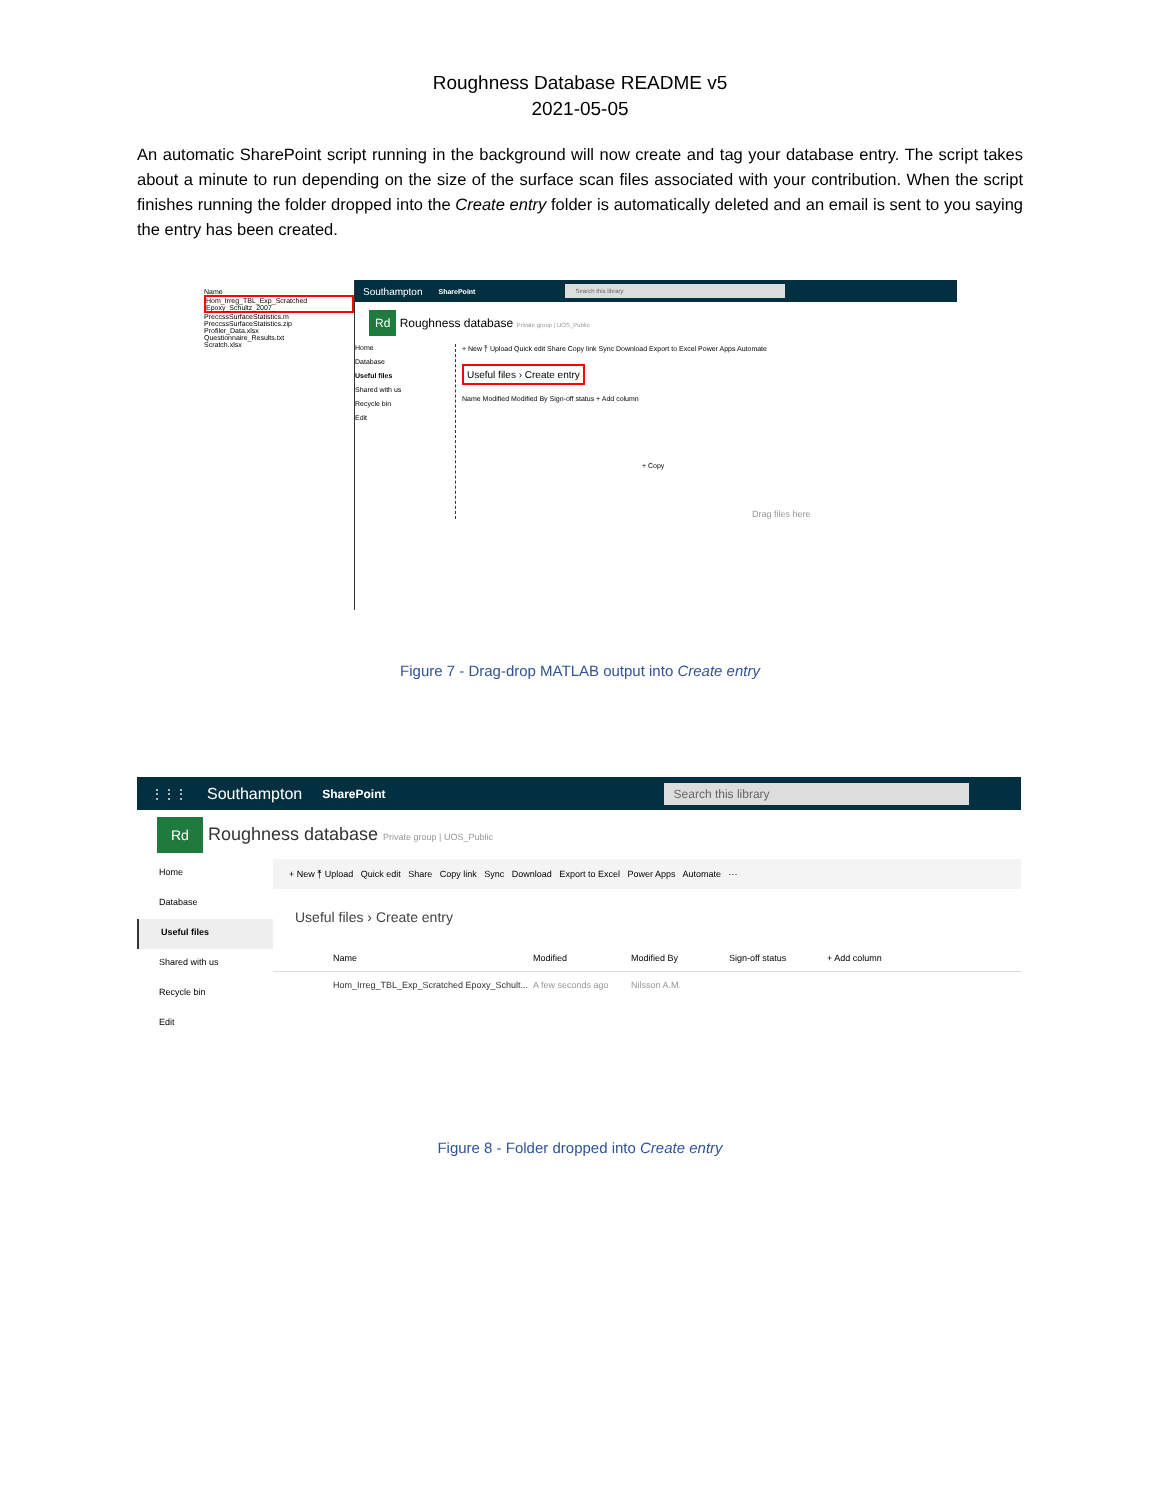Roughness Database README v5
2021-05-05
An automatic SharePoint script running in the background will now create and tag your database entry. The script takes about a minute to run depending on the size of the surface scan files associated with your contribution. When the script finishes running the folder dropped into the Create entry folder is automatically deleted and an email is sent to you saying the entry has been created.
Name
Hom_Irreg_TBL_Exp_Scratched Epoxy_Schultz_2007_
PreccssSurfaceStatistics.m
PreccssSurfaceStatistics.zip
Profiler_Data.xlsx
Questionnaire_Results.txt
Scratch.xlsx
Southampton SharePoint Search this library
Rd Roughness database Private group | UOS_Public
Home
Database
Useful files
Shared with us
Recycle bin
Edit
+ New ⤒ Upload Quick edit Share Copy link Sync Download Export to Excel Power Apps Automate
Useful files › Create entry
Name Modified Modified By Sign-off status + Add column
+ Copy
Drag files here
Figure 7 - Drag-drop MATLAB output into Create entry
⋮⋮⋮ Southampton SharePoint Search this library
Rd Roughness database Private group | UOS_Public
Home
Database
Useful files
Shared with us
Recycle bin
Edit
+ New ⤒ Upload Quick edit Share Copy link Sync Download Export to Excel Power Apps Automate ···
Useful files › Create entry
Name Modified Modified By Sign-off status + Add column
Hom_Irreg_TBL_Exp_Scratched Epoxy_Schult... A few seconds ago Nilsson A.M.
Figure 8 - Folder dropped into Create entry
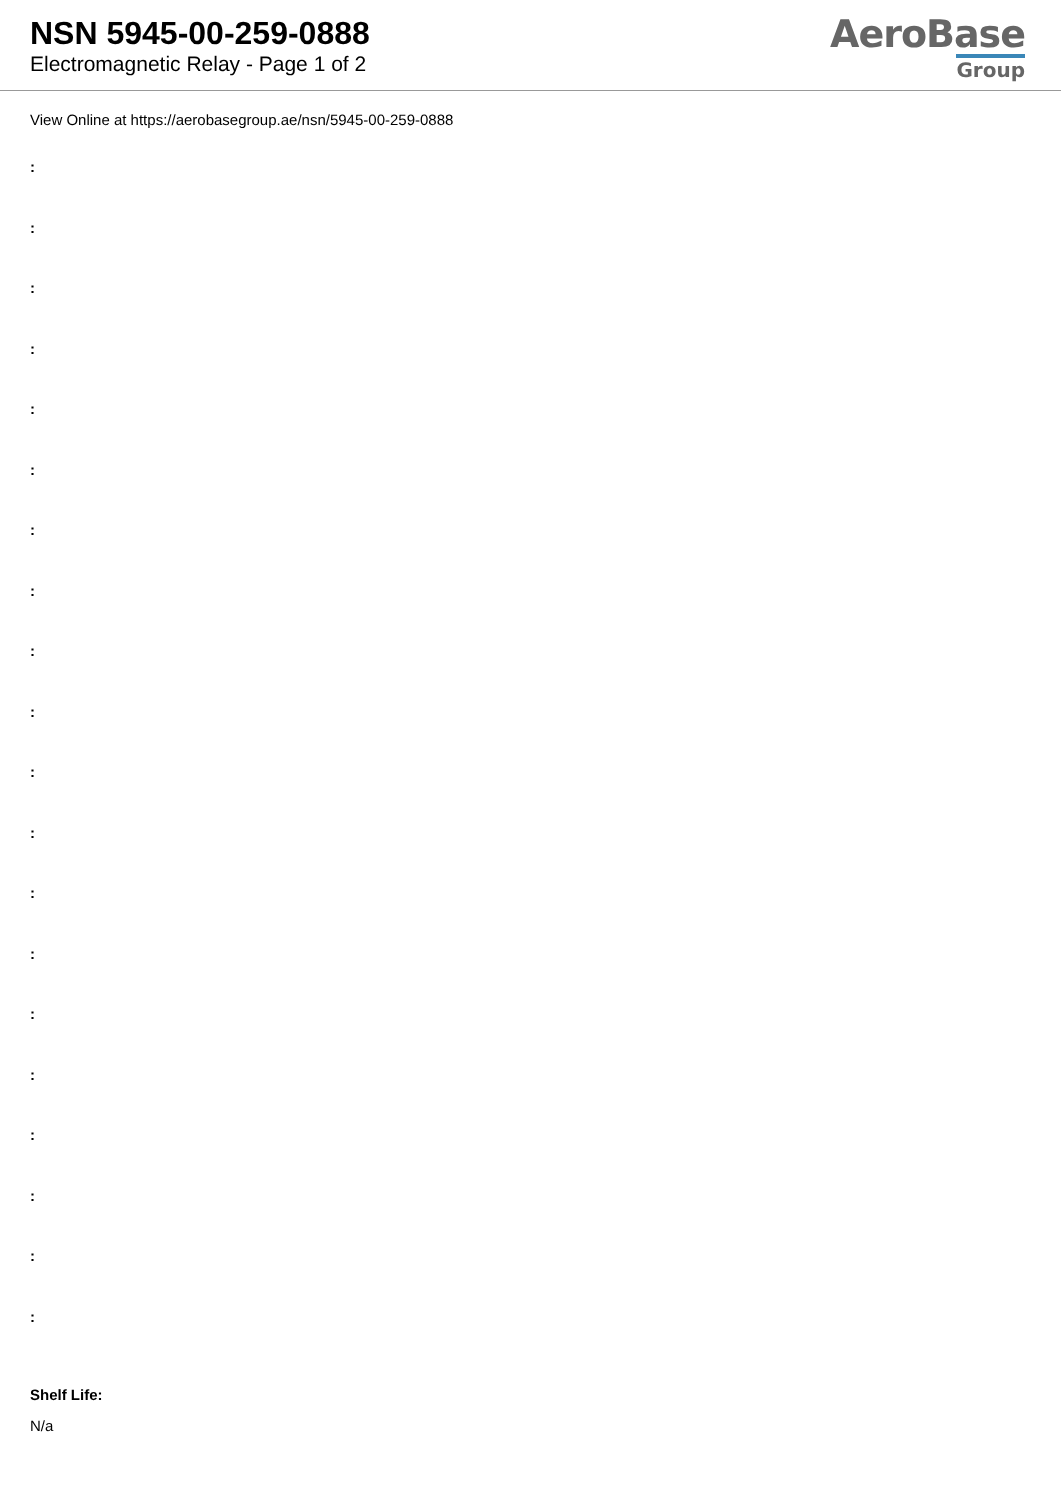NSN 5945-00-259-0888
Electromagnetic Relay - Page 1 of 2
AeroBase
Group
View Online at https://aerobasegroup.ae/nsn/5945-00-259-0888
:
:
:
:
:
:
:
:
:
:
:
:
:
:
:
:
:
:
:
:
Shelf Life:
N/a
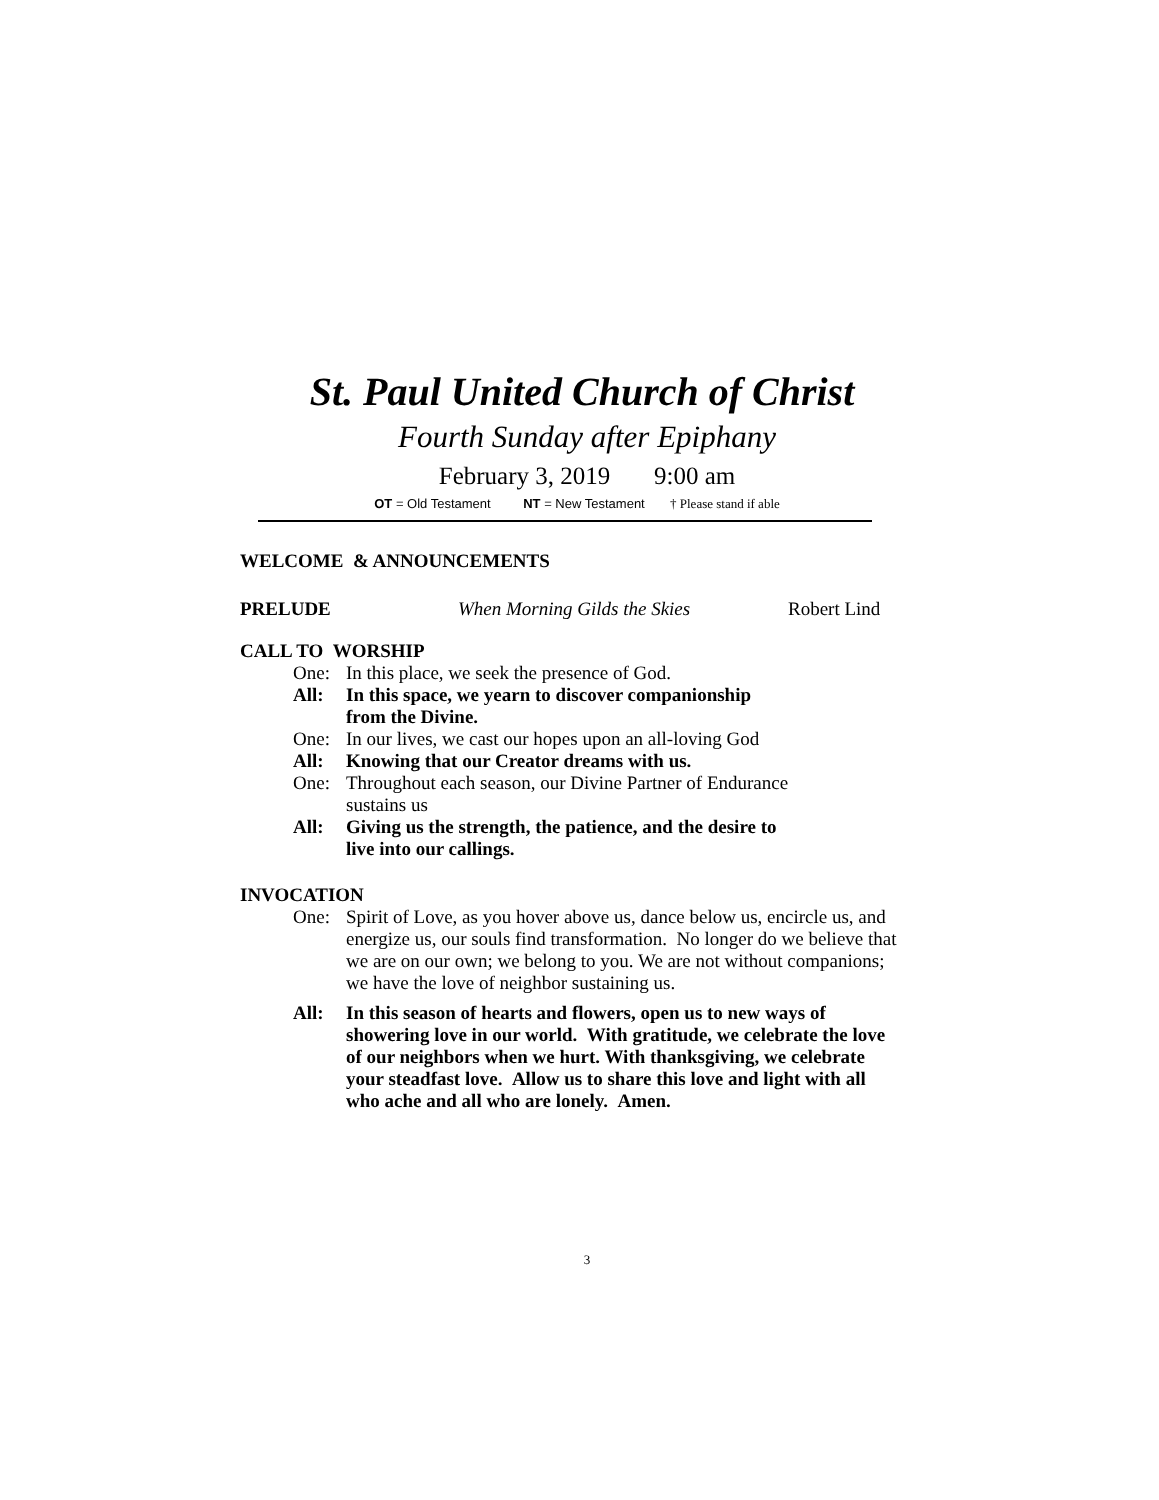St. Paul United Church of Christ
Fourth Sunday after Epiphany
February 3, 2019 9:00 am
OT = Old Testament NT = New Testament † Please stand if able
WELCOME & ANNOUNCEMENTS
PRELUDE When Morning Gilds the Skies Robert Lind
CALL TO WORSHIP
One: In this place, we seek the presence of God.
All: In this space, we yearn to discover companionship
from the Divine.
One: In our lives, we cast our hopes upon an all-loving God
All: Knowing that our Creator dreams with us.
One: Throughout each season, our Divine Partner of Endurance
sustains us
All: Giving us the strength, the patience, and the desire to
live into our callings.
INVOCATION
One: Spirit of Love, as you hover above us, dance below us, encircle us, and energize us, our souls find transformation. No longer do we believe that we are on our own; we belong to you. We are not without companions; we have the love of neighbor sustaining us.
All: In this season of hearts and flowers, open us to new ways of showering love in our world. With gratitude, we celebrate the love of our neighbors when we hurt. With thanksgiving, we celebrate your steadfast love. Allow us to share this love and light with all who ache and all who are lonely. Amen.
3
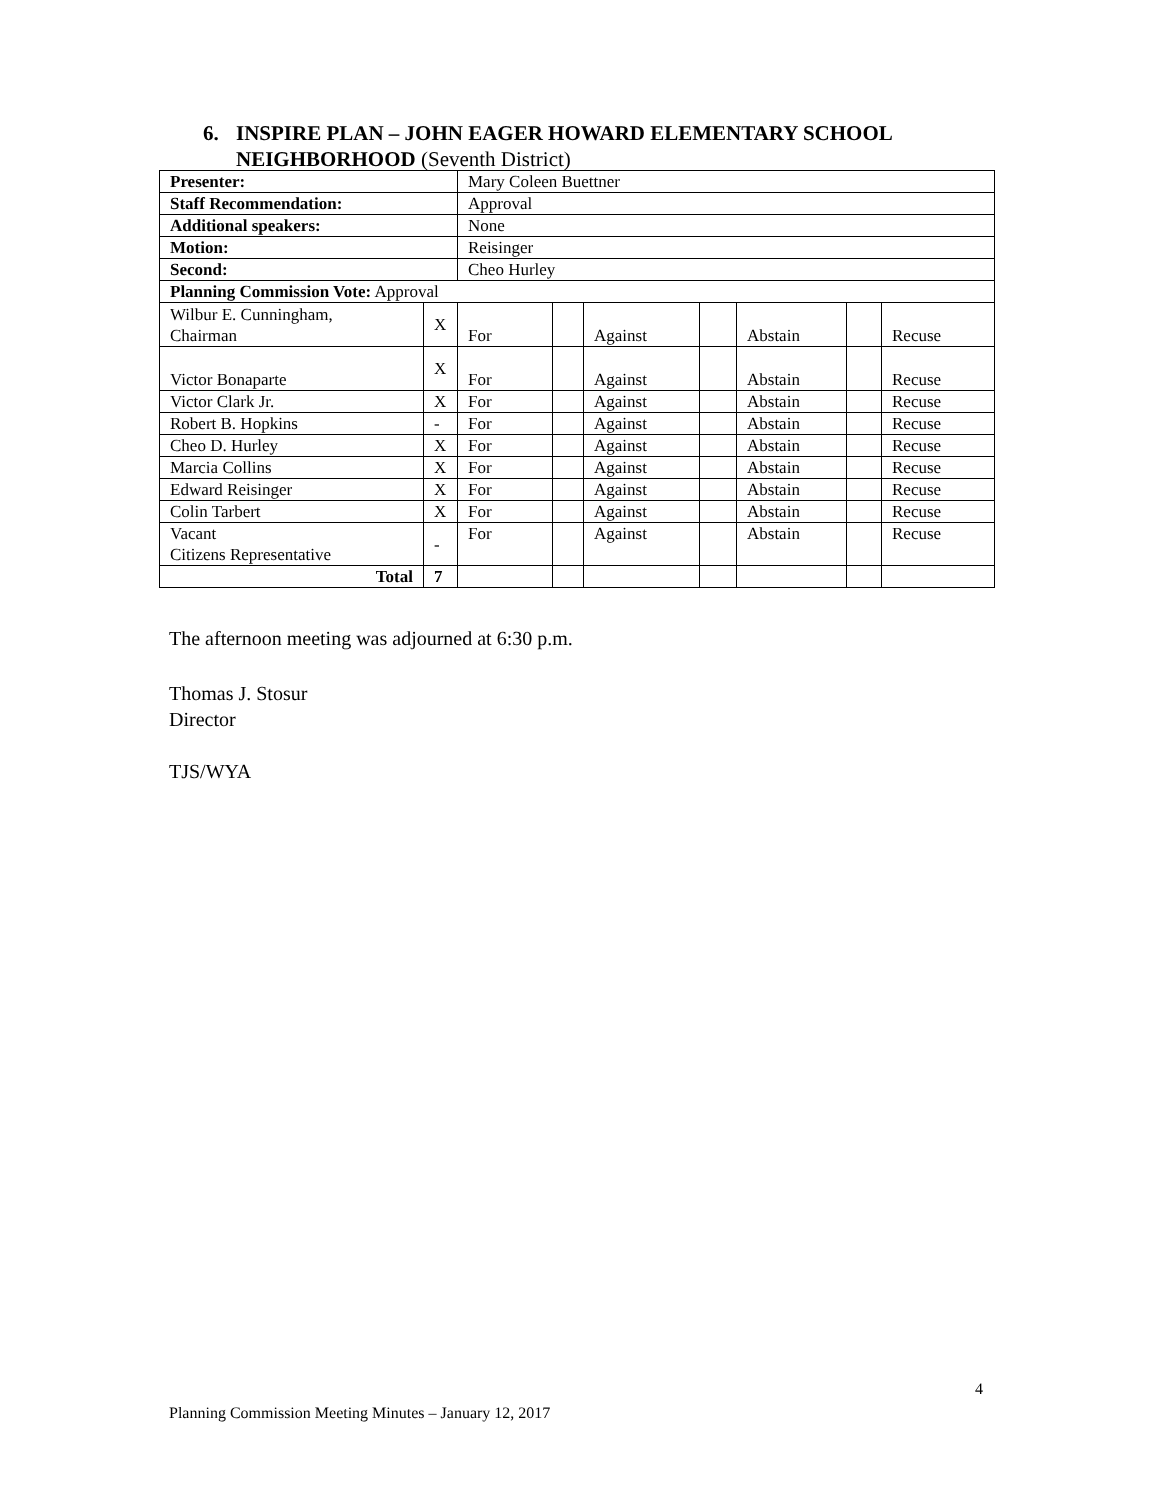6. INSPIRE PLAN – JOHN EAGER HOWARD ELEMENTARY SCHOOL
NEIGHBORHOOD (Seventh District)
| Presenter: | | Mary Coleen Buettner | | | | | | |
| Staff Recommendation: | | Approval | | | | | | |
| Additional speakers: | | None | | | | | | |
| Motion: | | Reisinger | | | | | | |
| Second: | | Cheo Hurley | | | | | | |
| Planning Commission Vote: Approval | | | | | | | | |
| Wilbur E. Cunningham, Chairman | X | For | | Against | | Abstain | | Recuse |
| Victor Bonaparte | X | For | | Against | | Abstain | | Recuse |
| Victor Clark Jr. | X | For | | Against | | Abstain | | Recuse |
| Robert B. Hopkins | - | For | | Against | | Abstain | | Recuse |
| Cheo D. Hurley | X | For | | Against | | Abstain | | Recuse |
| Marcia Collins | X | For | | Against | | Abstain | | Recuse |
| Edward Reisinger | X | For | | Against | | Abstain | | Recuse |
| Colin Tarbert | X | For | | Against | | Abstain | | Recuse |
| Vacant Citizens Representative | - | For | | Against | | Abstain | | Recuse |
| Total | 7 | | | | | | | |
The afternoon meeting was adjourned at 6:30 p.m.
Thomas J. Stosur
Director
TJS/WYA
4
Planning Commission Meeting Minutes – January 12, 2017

:: Exercise description ::
No images belong in the copy. Transcribe every record exactly.

:: Exercise result ::
Roughness Database README v5
2021-05-05
An automatic SharePoint script running in the background will now create and tag your database entry. The script takes about a minute to run depending on the size of the surface scan files associated with your contribution. When the script finishes running the folder dropped into the Create entry folder is automatically deleted and an email is sent to you saying the entry has been created.
Name
Hom_Irreg_TBL_Exp_Scratched Epoxy_Schultz_2007_
PreccssSurfaceStatistics.m
PreccssSurfaceStatistics.zip
Profiler_Data.xlsx
Questionnaire_Results.txt
Scratch.xlsx
Southampton SharePoint Search this library
Rd Roughness database Private group | UOS_Public
Home
Database
Useful files
Shared with us
Recycle bin
Edit
+ New ⤒ Upload Quick edit Share Copy link Sync Download Export to Excel Power Apps Automate
Useful files › Create entry
Name Modified Modified By Sign-off status + Add column
+ Copy
Drag files here
Figure 7 - Drag-drop MATLAB output into Create entry
⋮⋮⋮ Southampton SharePoint Search this library
Rd Roughness database Private group | UOS_Public
Home
Database
Useful files
Shared with us
Recycle bin
Edit
+ New ⤒ Upload Quick edit Share Copy link Sync Download Export to Excel Power Apps Automate ···
Useful files › Create entry
Name Modified Modified By Sign-off status + Add column
Hom_Irreg_TBL_Exp_Scratched Epoxy_Schult... A few seconds ago Nilsson A.M.
Figure 8 - Folder dropped into Create entry
NSN 5945-00-259-0888
Electromagnetic Relay - Page 1 of 2
AeroBase
Group
View Online at https://aerobasegroup.ae/nsn/5945-00-259-0888
:
:
:
:
:
:
:
:
:
:
:
:
:
:
:
:
:
:
:
:
Shelf Life:
N/a
St. Paul United Church of Christ
Fourth Sunday after Epiphany
February 3, 2019 9:00 am
OT = Old Testament NT = New Testament † Please stand if able
WELCOME & ANNOUNCEMENTS
PRELUDE When Morning Gilds the Skies Robert Lind
CALL TO WORSHIP
One: In this place, we seek the presence of God.
All: In this space, we yearn to discover companionship
from the Divine.
One: In our lives, we cast our hopes upon an all-loving God
All: Knowing that our Creator dreams with us.
One: Throughout each season, our Divine Partner of Endurance
sustains us
All: Giving us the strength, the patience, and the desire to
live into our callings.
INVOCATION
One: Spirit of Love, as you hover above us, dance below us, encircle us, and energize us, our souls find transformation. No longer do we believe that we are on our own; we belong to you. We are not without companions; we have the love of neighbor sustaining us.
All: In this season of hearts and flowers, open us to new ways of showering love in our world. With gratitude, we celebrate the love of our neighbors when we hurt. With thanksgiving, we celebrate your steadfast love. Allow us to share this love and light with all who ache and all who are lonely. Amen.
3
6. INSPIRE PLAN – JOHN EAGER HOWARD ELEMENTARY SCHOOL
NEIGHBORHOOD (Seventh District)
| Presenter: | | Mary Coleen Buettner | | | | | | |
| Staff Recommendation: | | Approval | | | | | | |
| Additional speakers: | | None | | | | | | |
| Motion: | | Reisinger | | | | | | |
| Second: | | Cheo Hurley | | | | | | |
| Planning Commission Vote: Approval | | | | | | | | |
| Wilbur E. Cunningham, Chairman | X | For | | Against | | Abstain | | Recuse |
| Victor Bonaparte | X | For | | Against | | Abstain | | Recuse |
| Victor Clark Jr. | X | For | | Against | | Abstain | | Recuse |
| Robert B. Hopkins | - | For | | Against | | Abstain | | Recuse |
| Cheo D. Hurley | X | For | | Against | | Abstain | | Recuse |
| Marcia Collins | X | For | | Against | | Abstain | | Recuse |
| Edward Reisinger | X | For | | Against | | Abstain | | Recuse |
| Colin Tarbert | X | For | | Against | | Abstain | | Recuse |
| Vacant Citizens Representative | - | For | | Against | | Abstain | | Recuse |
| Total | 7 | | | | | | | |
The afternoon meeting was adjourned at 6:30 p.m.
Thomas J. Stosur
Director
TJS/WYA
4
Planning Commission Meeting Minutes – January 12, 2017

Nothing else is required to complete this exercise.